* Directions for this task
Would you give the entries below again in full, exactly as they stand?

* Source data

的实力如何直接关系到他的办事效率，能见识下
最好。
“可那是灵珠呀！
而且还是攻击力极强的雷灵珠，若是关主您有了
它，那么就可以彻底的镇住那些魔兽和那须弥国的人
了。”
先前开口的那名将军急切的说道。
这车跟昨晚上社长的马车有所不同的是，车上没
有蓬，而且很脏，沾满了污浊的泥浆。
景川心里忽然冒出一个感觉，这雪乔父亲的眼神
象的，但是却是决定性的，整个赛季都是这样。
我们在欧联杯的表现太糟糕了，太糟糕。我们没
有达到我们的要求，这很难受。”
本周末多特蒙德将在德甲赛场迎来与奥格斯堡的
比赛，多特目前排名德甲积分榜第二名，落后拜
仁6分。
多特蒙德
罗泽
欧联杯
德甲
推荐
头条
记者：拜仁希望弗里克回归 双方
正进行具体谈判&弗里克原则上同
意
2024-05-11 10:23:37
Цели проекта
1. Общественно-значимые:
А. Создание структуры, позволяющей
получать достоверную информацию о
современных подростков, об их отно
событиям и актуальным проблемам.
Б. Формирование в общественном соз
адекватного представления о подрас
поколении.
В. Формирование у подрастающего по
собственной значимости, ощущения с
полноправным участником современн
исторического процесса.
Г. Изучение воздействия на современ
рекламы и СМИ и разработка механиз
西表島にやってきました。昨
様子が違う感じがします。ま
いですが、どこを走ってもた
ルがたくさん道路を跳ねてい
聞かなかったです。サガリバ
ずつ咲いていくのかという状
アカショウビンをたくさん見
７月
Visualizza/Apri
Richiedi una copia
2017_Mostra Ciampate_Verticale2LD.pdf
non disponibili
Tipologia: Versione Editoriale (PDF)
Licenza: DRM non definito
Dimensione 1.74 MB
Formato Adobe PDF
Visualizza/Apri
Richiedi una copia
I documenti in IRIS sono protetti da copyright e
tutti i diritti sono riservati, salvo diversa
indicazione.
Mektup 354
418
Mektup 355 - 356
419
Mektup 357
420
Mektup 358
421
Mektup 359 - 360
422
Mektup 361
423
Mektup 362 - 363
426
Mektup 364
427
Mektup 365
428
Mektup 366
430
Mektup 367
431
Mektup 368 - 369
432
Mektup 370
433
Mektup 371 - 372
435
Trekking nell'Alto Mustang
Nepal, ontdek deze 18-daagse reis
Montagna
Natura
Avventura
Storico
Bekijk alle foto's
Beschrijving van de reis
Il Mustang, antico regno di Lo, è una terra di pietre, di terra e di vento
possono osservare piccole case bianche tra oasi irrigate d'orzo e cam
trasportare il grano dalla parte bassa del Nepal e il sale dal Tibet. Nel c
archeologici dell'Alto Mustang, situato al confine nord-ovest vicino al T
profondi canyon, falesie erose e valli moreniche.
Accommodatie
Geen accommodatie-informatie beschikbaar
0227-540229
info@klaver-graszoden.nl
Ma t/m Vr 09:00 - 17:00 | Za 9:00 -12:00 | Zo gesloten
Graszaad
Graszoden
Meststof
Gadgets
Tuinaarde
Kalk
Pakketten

* Worked solution
的实力如何直接关系到他的办事效率，能见识下
最好。
“可那是灵珠呀！
而且还是攻击力极强的雷灵珠，若是关主您有了
它，那么就可以彻底的镇住那些魔兽和那须弥国的人
了。”
先前开口的那名将军急切的说道。
这车跟昨晚上社长的马车有所不同的是，车上没
有蓬，而且很脏，沾满了污浊的泥浆。
景川心里忽然冒出一个感觉，这雪乔父亲的眼神
象的，但是却是决定性的，整个赛季都是这样。
我们在欧联杯的表现太糟糕了，太糟糕。我们没
有达到我们的要求，这很难受。”
本周末多特蒙德将在德甲赛场迎来与奥格斯堡的
比赛，多特目前排名德甲积分榜第二名，落后拜
仁6分。
多特蒙德
罗泽
欧联杯
德甲
推荐
头条
记者：拜仁希望弗里克回归 双方
正进行具体谈判&弗里克原则上同
意
2024-05-11 10:23:37
Цели проекта
1. Общественно-значимые:
А. Создание структуры, позволяющей
получать достоверную информацию о
современных подростков, об их отно
событиям и актуальным проблемам.
Б. Формирование в общественном соз
адекватного представления о подрас
поколении.
В. Формирование у подрастающего по
собственной значимости, ощущения с
полноправным участником современн
исторического процесса.
Г. Изучение воздействия на современ
рекламы и СМИ и разработка механиз
西表島にやってきました。昨
様子が違う感じがします。ま
いですが、どこを走ってもた
ルがたくさん道路を跳ねてい
聞かなかったです。サガリバ
ずつ咲いていくのかという状
アカショウビンをたくさん見
７月
Visualizza/Apri
Richiedi una copia
2017_Mostra Ciampate_Verticale2LD.pdf
non disponibili
Tipologia: Versione Editoriale (PDF)
Licenza: DRM non definito
Dimensione 1.74 MB
Formato Adobe PDF
Visualizza/Apri
Richiedi una copia
I documenti in IRIS sono protetti da copyright e
tutti i diritti sono riservati, salvo diversa
indicazione.
Mektup 354
418
Mektup 355 - 356
419
Mektup 357
420
Mektup 358
421
Mektup 359 - 360
422
Mektup 361
423
Mektup 362 - 363
426
Mektup 364
427
Mektup 365
428
Mektup 366
430
Mektup 367
431
Mektup 368 - 369
432
Mektup 370
433
Mektup 371 - 372
435
Trekking nell'Alto Mustang
Nepal, ontdek deze 18-daagse reis
Montagna
Natura
Avventura
Storico
Bekijk alle foto's
Beschrijving van de reis
Il Mustang, antico regno di Lo, è una terra di pietre, di terra e di vento
possono osservare piccole case bianche tra oasi irrigate d'orzo e cam
trasportare il grano dalla parte bassa del Nepal e il sale dal Tibet. Nel c
archeologici dell'Alto Mustang, situato al confine nord-ovest vicino al T
profondi canyon, falesie erose e valli moreniche.
Accommodatie
Geen accommodatie-informatie beschikbaar
0227-540229
info@klaver-graszoden.nl
Ma t/m Vr 09:00 - 17:00 | Za 9:00 -12:00 | Zo gesloten
Graszaad
Graszoden
Meststof
Gadgets
Tuinaarde
Kalk
Pakketten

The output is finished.